#### [TASK PROMPT]
Lines holding the word "evenodd": how many does the material below have? Answer with nothing but the number.

#### [INFORMATION SUPPLIED]
=======
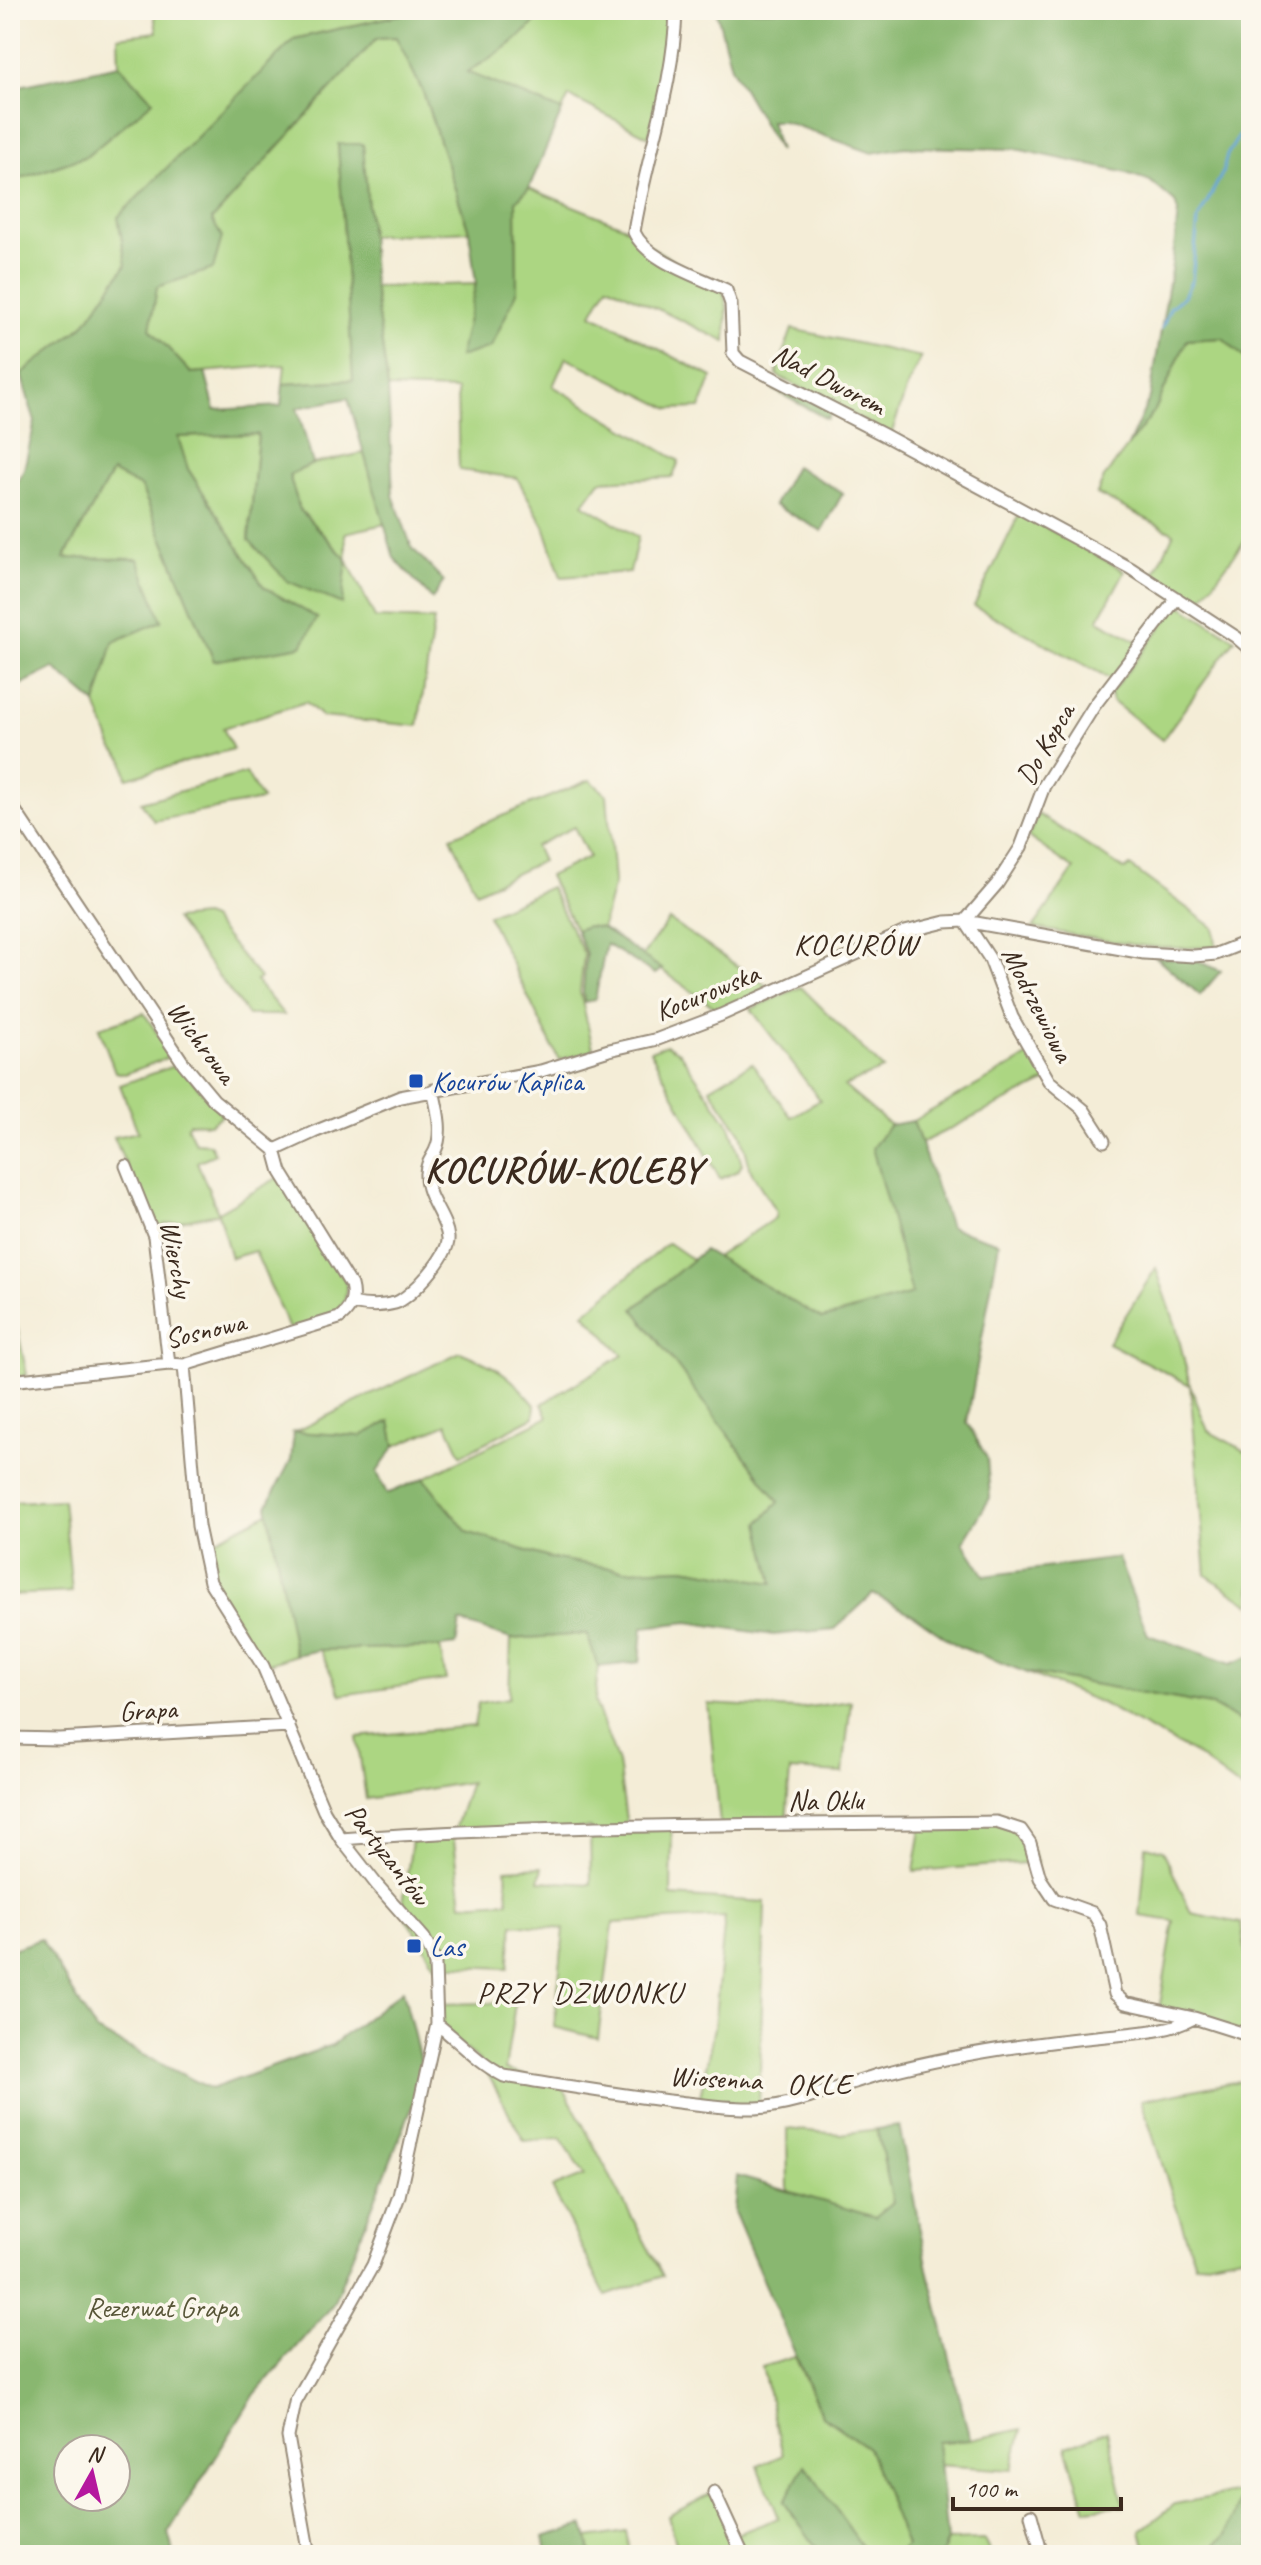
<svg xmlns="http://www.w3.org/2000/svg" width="1261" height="2565" viewBox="0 0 1261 2565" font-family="Caveat,sans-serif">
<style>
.green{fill:#acd682;stroke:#748050;stroke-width:2;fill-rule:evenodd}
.forest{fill:#89b770;stroke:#627047;stroke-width:2;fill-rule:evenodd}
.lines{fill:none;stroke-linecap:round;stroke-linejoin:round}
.stream{stroke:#63a4d6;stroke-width:3}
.street-casing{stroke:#988c7a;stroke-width:15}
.street{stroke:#fff;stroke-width:11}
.transit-dot{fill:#1a4fb4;stroke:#fbf7ec;stroke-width:3}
.labels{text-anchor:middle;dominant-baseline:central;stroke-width:7;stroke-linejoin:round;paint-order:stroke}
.street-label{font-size:28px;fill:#3b2a1e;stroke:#fbf7ec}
.transit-label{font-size:28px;fill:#164399;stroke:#fbf7ec;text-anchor:start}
.park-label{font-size:28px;fill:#575537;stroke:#fbf7ec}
.neighbourhood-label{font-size:30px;letter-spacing:2px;fill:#3b2a1e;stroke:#fbf7ec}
.district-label{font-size:36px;font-weight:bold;letter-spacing:2px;fill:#3b2a1e;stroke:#fbf7ec}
</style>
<rect width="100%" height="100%" fill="#fbf7ec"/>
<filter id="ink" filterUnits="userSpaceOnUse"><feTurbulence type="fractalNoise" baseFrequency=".0125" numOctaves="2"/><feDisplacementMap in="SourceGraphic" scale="16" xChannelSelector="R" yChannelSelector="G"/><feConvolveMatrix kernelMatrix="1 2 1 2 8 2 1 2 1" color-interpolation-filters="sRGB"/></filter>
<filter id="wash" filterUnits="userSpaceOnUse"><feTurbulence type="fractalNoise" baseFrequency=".006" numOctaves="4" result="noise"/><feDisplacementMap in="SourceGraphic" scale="32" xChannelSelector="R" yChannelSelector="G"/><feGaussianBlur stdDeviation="1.8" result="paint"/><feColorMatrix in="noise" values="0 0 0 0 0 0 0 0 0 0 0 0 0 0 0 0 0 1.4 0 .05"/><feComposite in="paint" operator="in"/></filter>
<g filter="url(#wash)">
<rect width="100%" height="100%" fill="#f4edd7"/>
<path class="green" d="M153,10H421L294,39L126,265L84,325L21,374L10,377V182L87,156L152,101L119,65L118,37L157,32Z
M547,10H663L665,15H673L660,107L653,117L649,137L569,96L562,111L467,72C500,54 521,38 547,10Z
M397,37L423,92L469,231L370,236L363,144L338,145L354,380L283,384L285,365L191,373L150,329L157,287L222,237L211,220L377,38Z
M529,188L630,229V234L723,291L727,307L726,342L608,285L592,314L712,377L700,408L670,409L566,357L553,386L679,461L673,477L600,481L583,504L638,537L630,572L561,577L544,526L517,478L459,470L457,390L388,388L374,287L476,284L460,356L517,292L516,201Z
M792,329L921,357L907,387L891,435L776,375Z
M1223,338L1251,364V532L1197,605L1152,579L1174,533L1097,494L1104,478L1155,410L1187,340Z
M258,434L249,540L347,560L300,510L289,475L313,464L364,453L385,524L345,533L347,560L375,618L434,620L418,726L322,717L306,702L223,728L233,749L127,778L123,759L113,749L96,704L113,642L162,620L64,559L112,472L141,487L214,661L317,618L264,587L188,469L177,437Z
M1020,513L1125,571L1098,620L1139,642L1111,679L974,606Z
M1182,606L1235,639L1162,740L1112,701L1110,694L1177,607Z
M246,773L262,800L154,821L141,802Z
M590,780L607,795L614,883L602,928L587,926L576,930L549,876L589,857L574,827L535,846L542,861L476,892L451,837Z
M1038,814L1125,870L1130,866L1214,928L1216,946C1153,954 1095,937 1033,928L1074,869L1028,837Z
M550,887L584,954L580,992L593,1048L592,1051L559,1060L488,915Z
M203,916L211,919L260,978L256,981L284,1015H248L175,919Z
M669,920L772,989L720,1011L642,956Z
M801,987L883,1069L844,1086L890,1125L873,1148L913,1294L822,1319L716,1257L775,1218L776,1212L751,1171L741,1133L710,1088L752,1063L791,1117L820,1100L751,1009Z
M144,1013L172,1056L125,1074L115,1072L99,1028Z
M666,1045L679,1052L730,1126L742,1164L738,1171L720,1179L650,1051Z
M1031,1055L1047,1081L921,1143L913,1121Z
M179,1064L222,1115L210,1124L189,1123L187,1126L195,1143L210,1144L215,1154L197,1162L218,1212L279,1177L346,1282C349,1320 319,1319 289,1329L255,1251L231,1258L218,1213L152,1227L114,1137L138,1132L120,1085Z
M668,1243L693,1260L634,1309L779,1502L773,1583L684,1568L624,1570L549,1558L467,1532L424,1478L548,1417L542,1404L623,1355L584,1313Z
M1156,1268L1176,1326L1190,1385L1208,1431L1251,1454V1605L1206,1575L1190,1385L1108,1343Z
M10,1294L27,1375L10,1378Z
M460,1352C499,1368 507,1372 535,1405L534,1417L461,1455L447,1424L395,1446L390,1422L361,1436L294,1432Z
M63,1500L72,1592L10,1595V1502Z
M270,1512L295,1655L263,1666L217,1588L207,1544Z
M588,1634L598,1667L595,1702L618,1763L627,1827L672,1826L671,1896L765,1902L759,2108L725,2107L700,2097L714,2027L725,1917L613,1923L598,2038L554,2027L564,1929L513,1924L508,1968L435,1965L402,1910L413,1834L453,1833L470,1782L366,1799L357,1737L474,1726L478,1703L509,1698L511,1639ZM590,1828L591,1884L539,1881L542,1867L506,1869L508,1901L462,1904L453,1833Z
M440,1647L446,1680L341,1695L320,1650Z
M1025,1672L1211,1705L1251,1727V1796L1193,1753L1099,1702Z
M851,1701L843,1773L790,1770L786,1824H720L708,1704L794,1709Z
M996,1822L1021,1830L1037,1862L914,1871L922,1823Z
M1146,1846L1163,1850L1191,1913L1241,1923L1251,1991V2036L1159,2010L1174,1921L1140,1916Z
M516,1997L505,2070L562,2085L663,2276L606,2296L552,2188L585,2175L561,2138L524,2141L483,2065L437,2024V2004L491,2003Z
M1240,2081L1251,2111V2253L1195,2264L1141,2100Z
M787,2129L841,2134L877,2129L893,2202L875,2218L788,2191Z
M795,2357L822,2416L868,2448L906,2545L899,2555H868L805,2466L784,2502L822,2555H678L668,2516L714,2492L734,2535L779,2518L758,2466L783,2455L762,2367Z
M1022,2429L1012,2470L938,2465L937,2442L970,2440Z
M1107,2431L1124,2505L1086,2509L1066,2447Z
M1244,2491L1227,2535L1203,2555H1147L1141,2531L1175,2504Z
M626,2532L631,2555H592L588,2538Z
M984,2540L991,2555H941L947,2541Z"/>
<path class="forest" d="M421,10H547C521,38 501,53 467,72L562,111L529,188L516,201L517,292L491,347L459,357L476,284L469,231L423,92L396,37L377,38L212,220L222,237L213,269L157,287L150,329L191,373L205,372L215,410L281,406L283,384L353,380L338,144H363L374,287L388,388L393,495L412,548L444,581L432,599L394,558L348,398L297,408L313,464L289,475L300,510L347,560L342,604L287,581L249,540L258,434L178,437L188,469L264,587L317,618L302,646L214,661L141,487L112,472L64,558L138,559L162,621L113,642L96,704L54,668L10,690V494L24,469L35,422L21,374L84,325L126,265L118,217L294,39Z
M716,10H1251V364L1223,338L1187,340L1155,410L1128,446L1150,397L1173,258L1178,212L1175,202L1150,181L1123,172L1016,149L905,147L872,153L783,121H770L779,151L731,67Z
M119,65L153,101L87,156L10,182V88Z
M775,382L832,411L827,419L774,390Z
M795,466L843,493L822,531L774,505Z
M587,926L602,928L662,969L655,974L606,944L595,1000L584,1002L583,992L586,954L576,930Z
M1156,957L1197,961L1221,971L1200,995Z
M913,1121L950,1227L999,1243L967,1422L987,1458L990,1498L963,1542L985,1576L1118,1558L1148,1635L1231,1664L1251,1656V1727L1211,1705L1025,1672L958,1646L912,1614L873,1594L835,1629L773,1635L688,1622L643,1627L640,1662L598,1667L587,1634L511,1639L460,1622L456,1645L440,1647L319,1650L295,1655L267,1506L291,1460L294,1432L361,1436L390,1421L395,1446L377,1472L387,1494L424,1478L467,1532L549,1558L624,1570L684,1568L773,1583L759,1523L779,1502L634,1309L704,1250L822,1319L912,1294L872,1148L890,1125Z
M41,1939L96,2031L211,2089L332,2045L403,1990L424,2077L333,2304L255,2394L168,2533L174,2555H10V1950ZM68,2449H116V2497H68Z
M899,2126L928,2269L970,2440L937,2442L947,2541L941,2555H899L906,2545L868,2448L822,2416L734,2212L737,2176L875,2217L893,2202L877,2129Z
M805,2465L868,2555H822L784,2502Z
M1251,2472V2555H1203L1227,2535Z
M584,2525L592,2555H548L544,2537Z"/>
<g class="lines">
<path class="stream" d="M1162,328L1170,308L1184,296L1192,280L1198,219L1222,174L1227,155L1251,117"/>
</g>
</g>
<g filter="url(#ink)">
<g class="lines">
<defs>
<path id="street" d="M676,10C674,87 646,157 634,232C647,261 698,276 726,290L731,304L733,353L740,361L882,434L1130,568L1236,637L1251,650
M10,803L184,1064L214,1100L275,1150L281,1172L351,1285C355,1299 350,1310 339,1318L184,1365L169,1364L10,1381
M965,921L997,884L1021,847L1044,786L1094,706L1177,598
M965,921L990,959L1012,1017L1049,1081L1084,1110L1104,1141
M275,1150L314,1132L400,1097L541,1071L609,1050L658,1039L721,1015L905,932L945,922L965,921L1144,953L1194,956L1216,954L1251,940
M126,1166L154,1236L169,1364
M351,1303C365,1306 381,1307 395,1303C410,1299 450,1255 448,1238C446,1216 425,1198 426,1174C426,1164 431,1159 435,1151C444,1133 437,1108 433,1090
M184,1365L198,1526L210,1582L263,1666L324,1811L341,1839L377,1885L424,1938L432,1954L435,1965L437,2024L399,2196L373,2265L295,2403L288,2437L309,2555
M10,1738L59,1739L289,1726
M341,1839C559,1823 778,1825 996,1822L1021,1830L1030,1843L1040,1878L1054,1899L1093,1913L1100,1925L1115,1994L1125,2003L1194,2018L1251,2036
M437,2024C460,2042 478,2063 504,2076C562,2085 619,2095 678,2102C704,2105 730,2109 756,2108C800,2106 843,2083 885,2073C957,2054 1032,2043 1106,2036C1135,2033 1169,2032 1194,2018
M714,2492L743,2555
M1031,2515L1042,2555"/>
</defs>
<use href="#street" class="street-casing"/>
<use href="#street" class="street"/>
</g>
</g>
<g class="transit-dot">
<rect x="408" y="1073" width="16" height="16" rx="4"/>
<rect x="406" y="1938" width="16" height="16" rx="4"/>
</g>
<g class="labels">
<g class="street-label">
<text transform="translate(829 379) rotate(27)">Nad Dworem</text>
<text transform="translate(1045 744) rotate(-60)">Do Kopca</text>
<text transform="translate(707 992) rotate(-22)">Kocurowska</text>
<text transform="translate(1038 1004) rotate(63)">Modrzewiowa</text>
<text transform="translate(202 1042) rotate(53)">Wichrowa</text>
<text transform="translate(177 1259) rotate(79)">Wierchy</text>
<text transform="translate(205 1330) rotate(-13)">Sosnowa</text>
<text transform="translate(148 1710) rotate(-3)">Grapa</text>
<text x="826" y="1800">Na Oklu</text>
<text transform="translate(388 1854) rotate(52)">Partyzantów</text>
<text transform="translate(716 2078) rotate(3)">Wiosenna</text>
</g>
<g class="transit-label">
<text x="432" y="1081">Kocurów Kaplica</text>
<text x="430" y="1946">Las</text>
</g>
<g class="park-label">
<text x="162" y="2307">Rezerwat Grapa</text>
</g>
<g class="neighbourhood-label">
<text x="856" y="944">KOCURÓW</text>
<text x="580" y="1992">PRZY DZWONKU</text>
<text x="820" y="2084">OKLE</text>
</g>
<g class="district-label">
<text x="564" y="1170">KOCURÓW-KOLEBY</text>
</g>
</g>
<rect width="1261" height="2565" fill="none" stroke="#fbf7ec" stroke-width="40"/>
<g transform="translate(92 2473) rotate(8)"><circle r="38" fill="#fbf7ec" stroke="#aea59a" stroke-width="2"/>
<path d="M0-6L14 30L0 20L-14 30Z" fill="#b5179e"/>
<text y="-12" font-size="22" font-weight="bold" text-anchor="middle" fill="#3b2a1e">N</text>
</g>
<path d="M953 2497v12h168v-12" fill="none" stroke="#3b2a1e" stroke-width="4"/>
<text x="965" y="2497" font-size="24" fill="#3b2a1e" stroke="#fbf7ec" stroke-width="6" paint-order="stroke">100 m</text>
</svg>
=======
#### [SOLUTION TO THE EXERCISE]
2